:: Your objective ::
Please reproduce word for word everything below from the line containing "### 2.5 실제 테이블 예시" down through the last line of the rows, with both ends included.

:: Source information ::
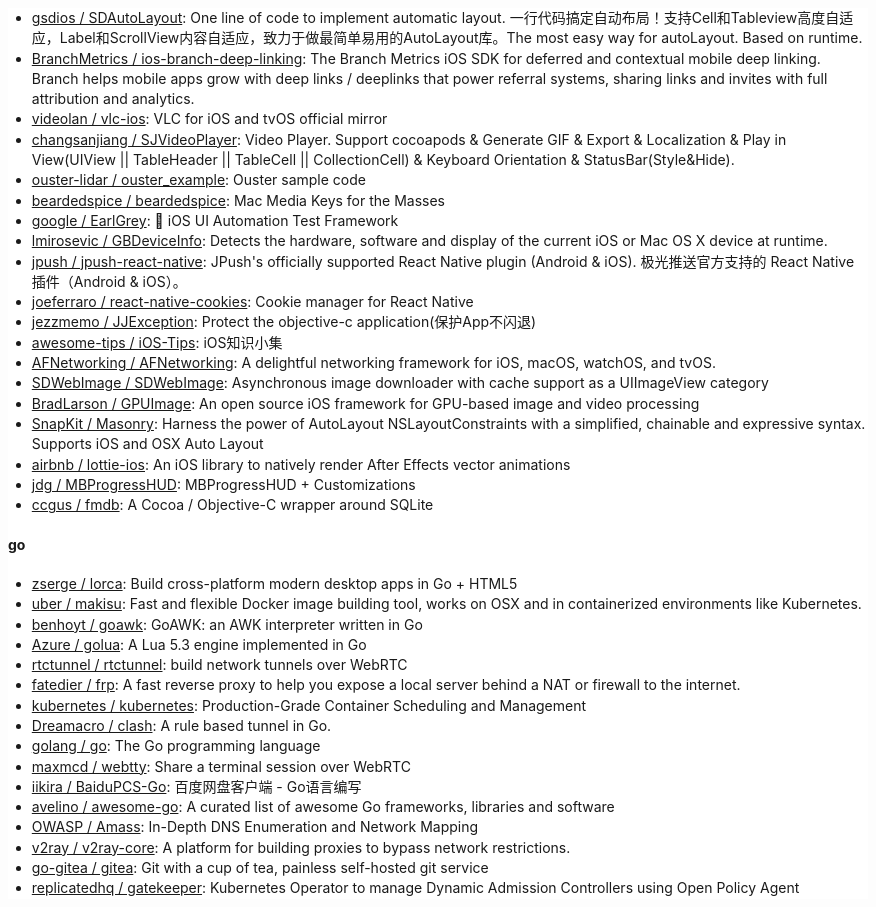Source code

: * [gsdios / SDAutoLayout](https://github.com/gsdios/SDAutoLayout): One line of code to implement automatic layout. 一行代码搞定自动布局！支持Cell和Tableview高度自适应，Label和ScrollView内容自适应，致力于做最简单易用的AutoLayout库。The most easy way for autoLayout. Based on runtime.
* [BranchMetrics / ios-branch-deep-linking](https://github.com/BranchMetrics/ios-branch-deep-linking): The Branch Metrics iOS SDK for deferred and contextual mobile deep linking. Branch helps mobile apps grow with deep links / deeplinks that power referral systems, sharing links and invites with full attribution and analytics.
* [videolan / vlc-ios](https://github.com/videolan/vlc-ios): VLC for iOS and tvOS official mirror
* [changsanjiang / SJVideoPlayer](https://github.com/changsanjiang/SJVideoPlayer): Video Player. Support cocoapods & Generate GIF & Export & Localization & Play in View(UIView || TableHeader || TableCell || CollectionCell) & Keyboard Orientation & StatusBar(Style&Hide).
* [ouster-lidar / ouster_example](https://github.com/ouster-lidar/ouster_example): Ouster sample code
* [beardedspice / beardedspice](https://github.com/beardedspice/beardedspice): Mac Media Keys for the Masses
* [google / EarlGrey](https://github.com/google/EarlGrey): 🍵 iOS UI Automation Test Framework
* [lmirosevic / GBDeviceInfo](https://github.com/lmirosevic/GBDeviceInfo): Detects the hardware, software and display of the current iOS or Mac OS X device at runtime.
* [jpush / jpush-react-native](https://github.com/jpush/jpush-react-native): JPush's officially supported React Native plugin (Android & iOS). 极光推送官方支持的 React Native 插件（Android & iOS）。
* [joeferraro / react-native-cookies](https://github.com/joeferraro/react-native-cookies): Cookie manager for React Native
* [jezzmemo / JJException](https://github.com/jezzmemo/JJException): Protect the objective-c application(保护App不闪退)
* [awesome-tips / iOS-Tips](https://github.com/awesome-tips/iOS-Tips): iOS知识小集
* [AFNetworking / AFNetworking](https://github.com/AFNetworking/AFNetworking): A delightful networking framework for iOS, macOS, watchOS, and tvOS.
* [SDWebImage / SDWebImage](https://github.com/SDWebImage/SDWebImage): Asynchronous image downloader with cache support as a UIImageView category
* [BradLarson / GPUImage](https://github.com/BradLarson/GPUImage): An open source iOS framework for GPU-based image and video processing
* [SnapKit / Masonry](https://github.com/SnapKit/Masonry): Harness the power of AutoLayout NSLayoutConstraints with a simplified, chainable and expressive syntax. Supports iOS and OSX Auto Layout
* [airbnb / lottie-ios](https://github.com/airbnb/lottie-ios): An iOS library to natively render After Effects vector animations
* [jdg / MBProgressHUD](https://github.com/jdg/MBProgressHUD): MBProgressHUD + Customizations
* [ccgus / fmdb](https://github.com/ccgus/fmdb): A Cocoa / Objective-C wrapper around SQLite

#### go
* [zserge / lorca](https://github.com/zserge/lorca): Build cross-platform modern desktop apps in Go + HTML5
* [uber / makisu](https://github.com/uber/makisu): Fast and flexible Docker image building tool, works on OSX and in containerized environments like Kubernetes.
* [benhoyt / goawk](https://github.com/benhoyt/goawk): GoAWK: an AWK interpreter written in Go
* [Azure / golua](https://github.com/Azure/golua): A Lua 5.3 engine implemented in Go
* [rtctunnel / rtctunnel](https://github.com/rtctunnel/rtctunnel): build network tunnels over WebRTC
* [fatedier / frp](https://github.com/fatedier/frp): A fast reverse proxy to help you expose a local server behind a NAT or firewall to the internet.
* [kubernetes / kubernetes](https://github.com/kubernetes/kubernetes): Production-Grade Container Scheduling and Management
* [Dreamacro / clash](https://github.com/Dreamacro/clash): A rule based tunnel in Go.
* [golang / go](https://github.com/golang/go): The Go programming language
* [maxmcd / webtty](https://github.com/maxmcd/webtty): Share a terminal session over WebRTC
* [iikira / BaiduPCS-Go](https://github.com/iikira/BaiduPCS-Go): 百度网盘客户端 - Go语言编写
* [avelino / awesome-go](https://github.com/avelino/awesome-go): A curated list of awesome Go frameworks, libraries and software
* [OWASP / Amass](https://github.com/OWASP/Amass): In-Depth DNS Enumeration and Network Mapping
* [v2ray / v2ray-core](https://github.com/v2ray/v2ray-core): A platform for building proxies to bypass network restrictions.
* [go-gitea / gitea](https://github.com/go-gitea/gitea): Git with a cup of tea, painless self-hosted git service
* [replicatedhq / gatekeeper](https://github.com/replicatedhq/gatekeeper): Kubernetes Operator to manage Dynamic Admission Controllers using Open Policy Agent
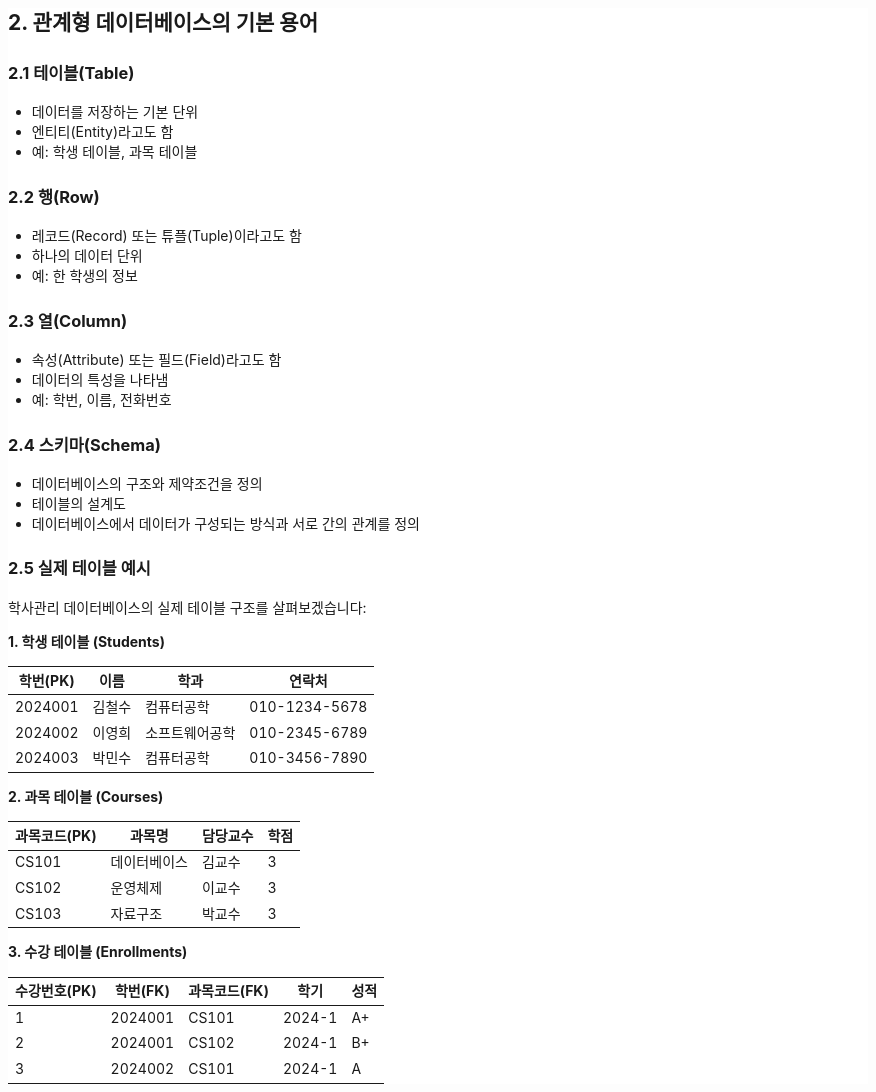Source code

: 
## 2. 관계형 데이터베이스의 기본 용어

### 2.1 테이블(Table)
- 데이터를 저장하는 기본 단위
- 엔티티(Entity)라고도 함
- 예: 학생 테이블, 과목 테이블

### 2.2 행(Row)
- 레코드(Record) 또는 튜플(Tuple)이라고도 함
- 하나의 데이터 단위
- 예: 한 학생의 정보

### 2.3 열(Column)
- 속성(Attribute) 또는 필드(Field)라고도 함
- 데이터의 특성을 나타냄
- 예: 학번, 이름, 전화번호

### 2.4 스키마(Schema)
- 데이터베이스의 구조와 제약조건을 정의
- 테이블의 설계도
- 데이터베이스에서 데이터가 구성되는 방식과 서로 간의 관계를 정의

### 2.5 실제 테이블 예시

학사관리 데이터베이스의 실제 테이블 구조를 살펴보겠습니다:

**1. 학생 테이블 (Students)**

| 학번(PK) | 이름 | 학과 | 연락처 |
|---------|-----|------|--------|
| 2024001 | 김철수 | 컴퓨터공학 | 010-1234-5678 |
| 2024002 | 이영희 | 소프트웨어공학 | 010-2345-6789 |
| 2024003 | 박민수 | 컴퓨터공학 | 010-3456-7890 |

**2. 과목 테이블 (Courses)**

| 과목코드(PK) | 과목명 | 담당교수 | 학점 |
|------------|-------|---------|------|
| CS101 | 데이터베이스 | 김교수 | 3 |
| CS102 | 운영체제 | 이교수 | 3 |
| CS103 | 자료구조 | 박교수 | 3 |

**3. 수강 테이블 (Enrollments)**

| 수강번호(PK) | 학번(FK) | 과목코드(FK) | 학기 | 성적 |
|------------|---------|-------------|------|------|
| 1 | 2024001 | CS101 | 2024-1 | A+ |
| 2 | 2024001 | CS102 | 2024-1 | B+ |
| 3 | 2024002 | CS101 | 2024-1 | A |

:: Output below ::
### 2.5 실제 테이블 예시

학사관리 데이터베이스의 실제 테이블 구조를 살펴보겠습니다:

**1. 학생 테이블 (Students)**

| 학번(PK) | 이름 | 학과 | 연락처 |
|---------|-----|------|--------|
| 2024001 | 김철수 | 컴퓨터공학 | 010-1234-5678 |
| 2024002 | 이영희 | 소프트웨어공학 | 010-2345-6789 |
| 2024003 | 박민수 | 컴퓨터공학 | 010-3456-7890 |

**2. 과목 테이블 (Courses)**

| 과목코드(PK) | 과목명 | 담당교수 | 학점 |
|------------|-------|---------|------|
| CS101 | 데이터베이스 | 김교수 | 3 |
| CS102 | 운영체제 | 이교수 | 3 |
| CS103 | 자료구조 | 박교수 | 3 |

**3. 수강 테이블 (Enrollments)**

| 수강번호(PK) | 학번(FK) | 과목코드(FK) | 학기 | 성적 |
|------------|---------|-------------|------|------|
| 1 | 2024001 | CS101 | 2024-1 | A+ |
| 2 | 2024001 | CS102 | 2024-1 | B+ |
| 3 | 2024002 | CS101 | 2024-1 | A |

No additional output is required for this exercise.